• _DATA EXTRACTS_
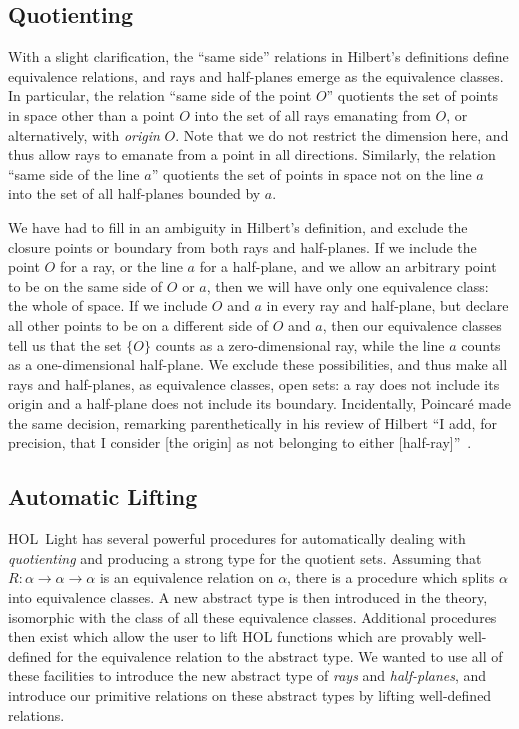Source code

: \subsection{Quotienting}\label{sec:RayQuotienting}
With a slight clarification, the ``same side'' relations in Hilbert's definitions define equivalence relations, and rays and half-planes emerge as the equivalence classes. In particular, the relation ``same side of the point $O$'' quotients the set of points in space other than a point $O$ into the set of all rays emanating from $O$, or alternatively, with \emph{origin} $O$. Note that we do not restrict the dimension here, and thus allow rays to emanate from a point in all directions. Similarly, the relation ``same side of the line $a$'' quotients the set of points in space not on the line $a$ into the set of all half-planes bounded by $a$. 

We have had to fill in an ambiguity in Hilbert's definition, and exclude the closure points or boundary from both rays and half-planes. If we include the point $O$ for a ray, or the line $a$ for a half-plane, and we allow an arbitrary point to be on the same side of $O$ or $a$, then we will have only one equivalence class: the whole of space. If we include $O$ and $a$ in every ray and half-plane, but declare all other points to be on a different side of $O$ and $a$, then our equivalence classes tell us that the set $\{O\}$ counts as a zero-dimensional ray, while the line $a$ counts as a one-dimensional half-plane. We exclude these possibilities, and thus make all rays and half-planes, as equivalence classes, open sets: a ray does not include its origin and a half-plane does not include its boundary. Incidentally, Poincar\'{e} made the same decision, remarking parenthetically in his review of Hilbert ``I add, for precision, that I consider [the origin] as not belonging to either [half-ray]''~\cite{PoincareReview}.

\subsection{Automatic Lifting}
HOL~Light has several powerful procedures for automatically dealing with \emph{quotienting} and producing a strong type for the quotient sets. Assuming that $R:\alpha\rightarrow \alpha \rightarrow \alpha$ is an equivalence relation on $\alpha$, there is a procedure which splits $\alpha$ into equivalence classes. A new abstract type is then introduced in the theory, isomorphic with the class of all these equivalence classes. Additional procedures then exist which allow the user to lift HOL functions which are provably well-defined for the equivalence relation to the abstract type. We wanted to use all of these facilities to introduce the new abstract type of \emph{rays} and \emph{half-planes}, and introduce our primitive relations on these abstract types by lifting well-defined relations. 

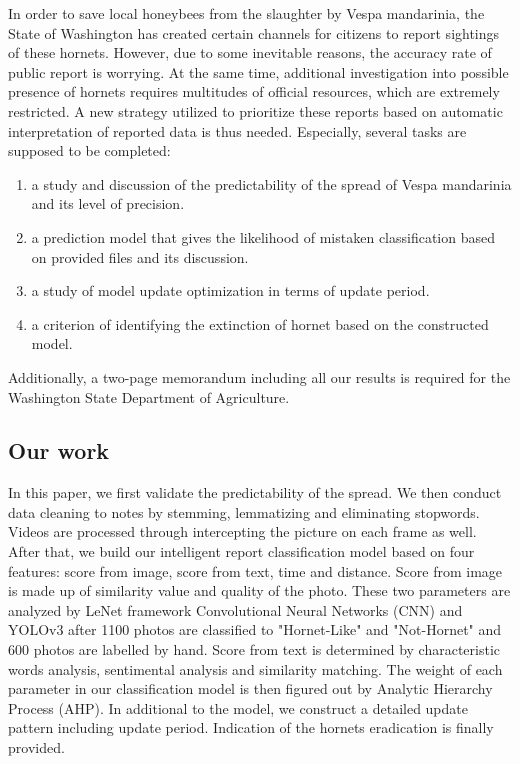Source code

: \documentclass{mcmthesis}
\begin{document}
	In order to save local honeybees from the slaughter by Vespa mandarinia, the State of Washington has created certain channels for citizens to report sightings of these hornets. However, due to some inevitable reasons, the accuracy rate of public report is worrying. At the same time, additional investigation into possible presence of hornets requires  multitudes of official resources, which are extremely restricted. A new strategy utilized to prioritize these reports based on automatic interpretation of reported data is thus needed. Especially, several tasks are supposed to be completed:
	\begin{enumerate}
		\item a study and discussion of the predictability of the spread of Vespa mandarinia and its level of precision.
		\item a prediction model that  gives the likelihood of mistaken classification based on provided files and its discussion.
		\item a study of model update optimization in terms of update period. 
		\item a criterion of identifying the extinction of hornet based on the constructed model.
	\end{enumerate}
		
	Additionally, a two-page memorandum including all our results is required for the Washington State Department of Agriculture.

	\subsection{Our work}
		In this paper, we first validate the predictability of the spread. We then conduct data cleaning  to notes by stemming, lemmatizing and eliminating stopwords. Videos are processed through intercepting the picture on each frame as well. After that, we build our intelligent report classification model  based on four features: score from image, score from text, time and distance. Score from image is made up of similarity value and quality of the photo. These two parameters are analyzed by LeNet framework Convolutional Neural Networks (CNN) and YOLOv3 after 1100 photos are classified to "Hornet-Like" and "Not-Hornet" and 600 photos are labelled by hand. Score from text is determined by characteristic words analysis, sentimental analysis and similarity matching. The weight of each parameter in our classification model is then figured out by Analytic Hierarchy Process (AHP). In additional to the model, we construct a detailed update pattern including update period. Indication of the hornets eradication is finally provided. 
\end{document}
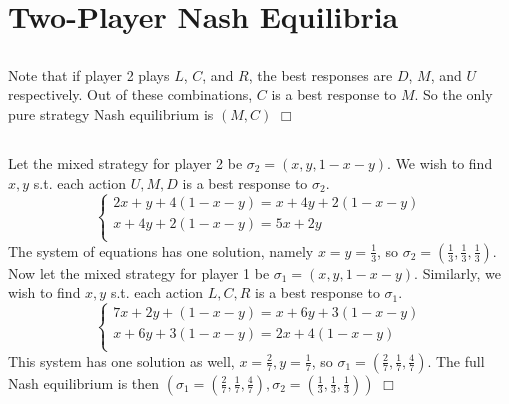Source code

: \documentclass{article}
\begin{document}
\section{Two-Player Nash Equilibria}
\subsection{}
Note that if player 2 plays $L$, $C$, and $R$, the best responses are $D$, $M$, and $U$ respectively. Out of these combinations, $C$ is a best response to $M$. So the only pure strategy Nash equilibrium is $(M,C)$ $\Box$
\subsection{}
Let the mixed strategy for player 2 be $\sigma_2 = (x,y,1-x-y)$. We wish to find $x,y$ s.t. each action $U,M,D$ is a best response to $\sigma_2$.
\begin{equation*}
    \begin{cases}
        2x + y + 4(1-x-y) = x + 4y + 2(1-x-y)\\
        x + 4y + 2(1-x-y) = 5x + 2y\\
    \end{cases}
\end{equation*}
The system of equations has one solution, namely $x = y= \frac{1}{3}$, so $\sigma_2 = (\frac{1}{3},\frac{1}{3},\frac{1}{3})$.\\
Now let the mixed strategy for player 1 be $\sigma_1 = (x,y,1-x-y)$. Similarly, we wish to find $x,y$ s.t. each action $L,C,R$ is a best response to $\sigma_1$.
\begin{equation*}
    \begin{cases}
        7x + 2y + (1-x-y) = x + 6y + 3(1-x-y)\\
        x + 6y + 3(1-x-y) = 2x + 4(1-x-y)\\
    \end{cases}
\end{equation*}
This system has one solution as well, $x = \frac{2}{7}, y = \frac{1}{7}$, so $\sigma_1 = (\frac{2}{7},\frac{1}{7},\frac{4}{7})$. The full Nash equilibrium is then $(\sigma_1 = (\frac{2}{7},\frac{1}{7},\frac{4}{7}), \sigma_2 = (\frac{1}{3},\frac{1}{3},\frac{1}{3}))$ $\Box$
\end{document}
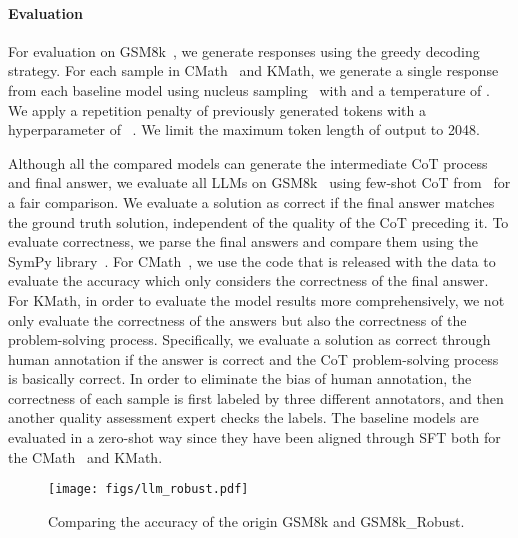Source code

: \documentclass{article}
\begin{document}
\paragraph{Evaluation}
For evaluation on GSM8k~\cite{cobbe2021training}, we generate responses using the greedy decoding strategy.
For each sample in CMath~\cite{wei2023cmath} and KMath, we generate a single response from each baseline model using nucleus sampling~\cite{holtzman2019curious} with  and a temperature of . 
We apply a repetition penalty of previously generated tokens with a hyperparameter of ~\cite{keskar2019ctrl}. 
We limit the maximum token length of output to 2048.

Although all the compared models can generate the intermediate CoT process and final answer, we evaluate all LLMs on GSM8k~\cite{cobbe2021training} using few-shot CoT from~\cite {wei2022chain} for a fair comparison.
We evaluate a solution as correct if the final answer matches the ground truth solution, independent of the quality of the CoT preceding it. 
To evaluate correctness, we parse the final answers and compare them using the SymPy library~\cite{meurer2017sympy}.
For CMath~\cite{wei2023cmath}, we use the code that is released with the data to evaluate the accuracy which only considers the correctness of the final answer.
For KMath, in order to evaluate the model results more comprehensively, we not only evaluate the correctness of the answers but also the correctness of the problem-solving process.
Specifically, we evaluate a solution as correct through human annotation if the answer is correct and the CoT problem-solving process is basically correct.
In order to eliminate the bias of human annotation, the correctness of each sample is first labeled by three different annotators, and then another quality assessment expert checks the labels.
The baseline models are evaluated in a zero-shot way since they have been aligned through SFT both for the CMath~\cite{wei2023cmath} and KMath.

\begin{wrapfigure}{R}{0.5\linewidth}
\begin{center}
    \texttt{[image: figs/llm\_robust.pdf]}
    \end{center}
    \caption{Comparing the accuracy of the origin GSM8k and GSM8k\_Robust.}
    \label{fig:gsm8krobust}
\end{wrapfigure}
\end{document}
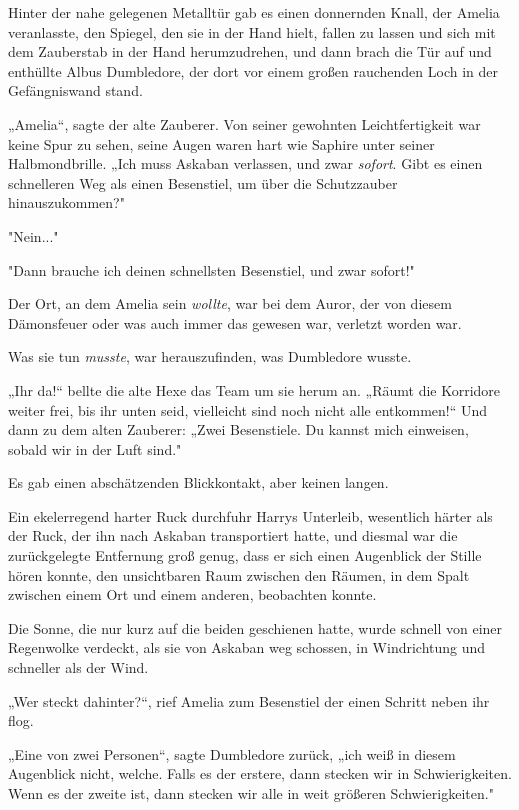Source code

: {Hinter der nahe gelegenen Metalltür gab es einen donnernden Knall, der Amelia veranlasste, den Spiegel, den sie in der Hand hielt, fallen zu lassen und sich mit dem Zauberstab in der Hand herumzudrehen, und dann brach die Tür auf und enthüllte Albus Dumbledore, der dort vor einem großen rauchenden Loch in der Gefängniswand stand.

„Amelia“, sagte der alte Zauberer. Von seiner gewohnten Leichtfertigkeit war keine Spur zu sehen, seine Augen waren hart wie Saphire unter seiner Halbmondbrille. „Ich muss Askaban verlassen, und zwar \emph{sofort}. Gibt es einen schnelleren Weg als einen Besenstiel, um über die Schutzzauber hinauszukommen?"

"Nein..."

"Dann brauche ich deinen schnellsten Besenstiel, und zwar sofort!"

Der Ort, an dem Amelia sein \emph{wollte}, war bei dem Auror, der von diesem Dämonsfeuer oder was auch immer das gewesen war, verletzt worden war.

Was sie tun \emph{musste}, war herauszufinden, was Dumbledore wusste.

„Ihr da!“ bellte die alte Hexe das Team um sie herum an. „Räumt die Korridore weiter frei, bis ihr unten seid, vielleicht sind noch nicht alle entkommen!“ Und dann zu dem alten Zauberer: „Zwei Besenstiele. Du kannst mich einweisen, sobald wir in der Luft sind."

Es gab einen abschätzenden Blickkontakt, aber keinen langen.

Ein ekelerregend harter Ruck durchfuhr Harrys Unterleib, wesentlich härter als der Ruck, der ihn nach Askaban transportiert hatte, und diesmal war die zurückgelegte Entfernung groß genug, dass er sich einen Augenblick der Stille hören konnte, den unsichtbaren Raum zwischen den Räumen, in dem Spalt zwischen einem Ort und einem anderen, beobachten konnte.

Die Sonne, die nur kurz auf die beiden geschienen hatte, wurde schnell von einer Regenwolke verdeckt, als sie von Askaban weg schossen, in Windrichtung und schneller als der Wind.

„Wer steckt dahinter?“, rief Amelia zum Besenstiel der einen Schritt neben ihr flog.

„Eine von zwei Personen“, sagte Dumbledore zurück, „ich weiß in diesem Augenblick nicht, welche. Falls es der erstere, dann stecken wir in Schwierigkeiten. Wenn es der zweite ist, dann stecken wir alle in weit größeren Schwierigkeiten."

}
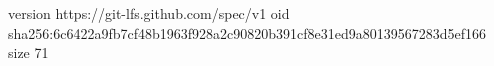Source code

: version https://git-lfs.github.com/spec/v1
oid sha256:6c6422a9fb7cf48b1963f928a2c90820b391cf8e31ed9a80139567283d5ef166
size 71
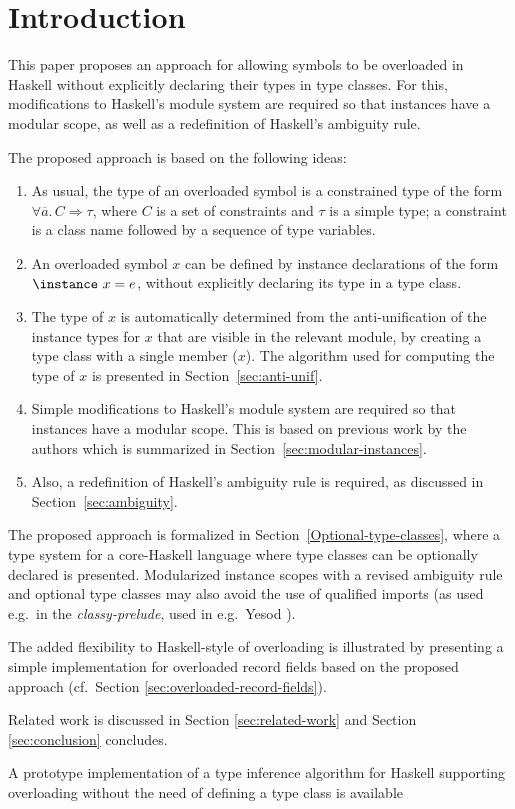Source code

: \section{Introduction}
\label{sec:intro}

This paper proposes an approach for allowing symbols to be overloaded
in Haskell without explicitly declaring their types in type
classes. For this, modifications to Haskell's module system are
required so that instances have a modular scope, as well as a
redefinition of Haskell's ambiguity rule.

The proposed approach is based on the following ideas:

\begin{enumerate}

 \item As usual, the type of an overloaded symbol is a constrained
   type of the form $\forall \overline{a}.\,C \Rightarrow \tau$, where
   $C$ is a set of constraints and $\tau$ is a simple type; a
   constraint is a class name followed by a sequence of type
   variables.

\item An overloaded symbol $x$ can be defined by instance declarations
  of the form $\instance\ x=e$, without explicitly declaring its type
  in a type class.

\item The type of $x$ is automatically determined from the
  anti-unification of the instance types for $x$ that are visible in
  the relevant module, by creating a type class with a single member
  ($x$). The algorithm used for computing the type of $x$ is presented
  in Section~\ref{sec:anti-unif}.

\item Simple modifications to Haskell's module system are required so
  that instances have a modular scope. This is based on previous work
  by the authors which is summarized in
  Section~\ref{sec:modular-instances}.

\item Also, a redefinition of Haskell's ambiguity rule is required, as
  discussed in Section~\ref{sec:ambiguity}.

\end{enumerate}

The proposed approach is formalized in
Section~\ref{Optional-type-classes}, where a type system for a
core-Haskell language where type classes can be optionally declared is
presented. Modularized instance scopes with a revised ambiguity rule
and optional type classes may also avoid the use of qualified imports
(as used e.g.~in the {\em classy-prelude}, used in e.g.~Yesod
\cite{Yesod}).

The added flexibility to Haskell-style of overloading is illustrated
by presenting a simple implementation for overloaded record fields
based on the proposed approach (cf.~Section
\ref{sec:overloaded-record-fields}).

Related work is discussed in Section \ref{sec:related-work} and
Section \ref{sec:conclusion} concludes.

A prototype implementation of a type inference algorithm for Haskell supporting
overloading without the need of defining a type class is available~\cite{opt-rep}
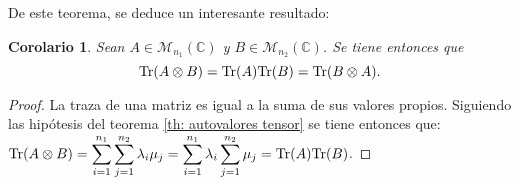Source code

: \documentclass[11pt,a4paper,twoside,pdf]{article}
\numberwithin{equation}{section}
\newtheorem{corollary}{Corolario}
\begin{document}
		De este teorema, se deduce un interesante resultado:
		\begin{corollary} \label{cor: traza del producto}
			Sean $A\in \mathcal{M}_{n_1}(\mathbb{C})$ y $B\in \mathcal{M}_{n_2}(\mathbb{C})$. Se tiene entonces que \[ \textup{Tr}(A\otimes B) = \textup{Tr}(A) \textup{Tr}(B) = \textup{Tr}(B\otimes A) . \]
		\end{corollary}	
		
		\begin{proof}
			La traza de una matriz es igual a la suma de sus valores propios. Siguiendo las hipótesis del teorema \ref{th: autovalores tensor} se tiene entonces que:\\
			\hspace*{3cm}$\textup{Tr}(A\otimes B) = \displaystyle\sum_{i=1}^{n_1} \displaystyle\sum_{j=1}^{n_2} \lambda_i\mu_j = \displaystyle\sum_{i=1}^{n_1} \lambda_i \displaystyle\sum_{j=1}^{n_2} \mu_j = \textup{Tr}(A)\textup{Tr}(B)$.
		\end{proof}	
		
\end{document}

• _TRY IT_
Would you please write out, exactly and with no other lines, the stretch of the listing above from the line containing "brauche ich deinen" through the line containing "Ein ekelerregend harter"?

• _SOLVED PROBLEM_
"Dann brauche ich deinen schnellsten Besenstiel, und zwar sofort!"

Der Ort, an dem Amelia sein \emph{wollte}, war bei dem Auror, der von diesem Dämonsfeuer oder was auch immer das gewesen war, verletzt worden war.

Was sie tun \emph{musste}, war herauszufinden, was Dumbledore wusste.

„Ihr da!“ bellte die alte Hexe das Team um sie herum an. „Räumt die Korridore weiter frei, bis ihr unten seid, vielleicht sind noch nicht alle entkommen!“ Und dann zu dem alten Zauberer: „Zwei Besenstiele. Du kannst mich einweisen, sobald wir in der Luft sind."

Es gab einen abschätzenden Blickkontakt, aber keinen langen.

Ein ekelerregend harter Ruck durchfuhr Harrys Unterleib, wesentlich härter als der Ruck, der ihn nach Askaban transportiert hatte, und diesmal war die zurückgelegte Entfernung groß genug, dass er sich einen Augenblick der Stille hören konnte, den unsichtbaren Raum zwischen den Räumen, in dem Spalt zwischen einem Ort und einem anderen, beobachten konnte.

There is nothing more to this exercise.